The resulting material is called propolis, and the bees use it to seal their hive against infections. This is what makes beehives so sterile. Bees are impeccably clean creatures.
Nature’s Laboratory is a Whitby-based natural medicine company that has been researching the role of propolis as medicine for more than 30 years. They have received a £180,000 grant from Innovate UK to research and investigate how a natural antibiotic that is produced by bees can help with the global crisis in antibiotic resistance.
This grant allows them to work with Department of Pharmacological Engineering Science at University of Bradford over a 2-year period, exploring how science can make local products for a lasting contribution to a global problem.
This unrelated 7:22-minute video by Inside the Hive TV explores the story of the potency of propolis further:
James Fearnley is the CEO and has been known to say that their work has been like a candle burning in the bright sunlight for years, because nobody recognized it. He has written two books on the subject. He said since the 1940s they have known about the anti-microbial activity of propolis, and their own research at University of Oxford in 1998 confirmed it.

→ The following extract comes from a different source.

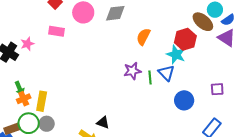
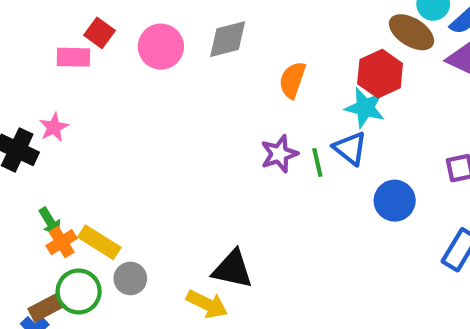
pink rectangle: (57, 31) -> (73, 57), moved
yellow rectangle: (42, 101) -> (99, 242), turned -60
black triangle: (103, 123) -> (233, 269), size x1.5
gray circle: (47, 124) -> (130, 278), moved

Now that the threat of antibiotic resistance is growing darker and bigger, they are being looked at as a potential help for what has seemed like an unsolvable dilemma that is increasingly dangerous.
For the past 30 years, along with their colleagues at UK and global university research facilities, they published more than 30 scientific reports about propolis and there have been remarkable discoveries.

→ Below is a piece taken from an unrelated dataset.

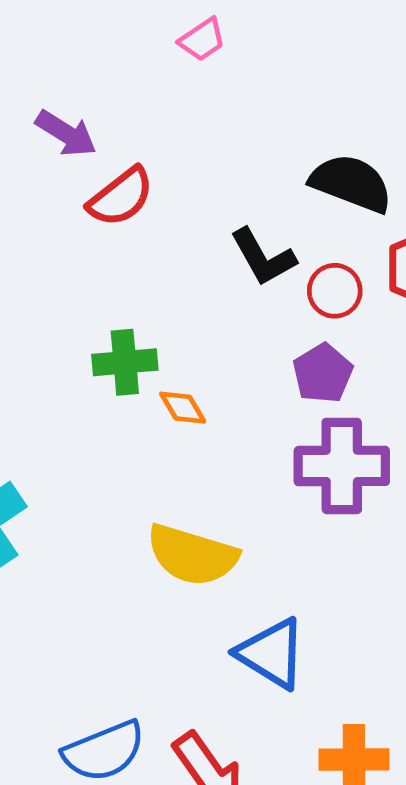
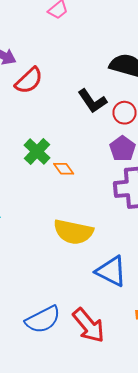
green cross: (125, 362) -> (37, 151), turned -36

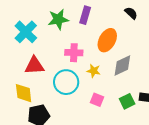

Their most remarkable discovery was during the COVID lockdown around one year ago from work they are funding at Leeds Becket University.
They discovered that by combining propolis with antibiotics that had stopped working, like penicillin, the antibiotic would start working again.
According to Fearnley, they are still working to find out exactly how and why this works, but it is clear that the potential benefits of combining propolis with antibiotics are enormous.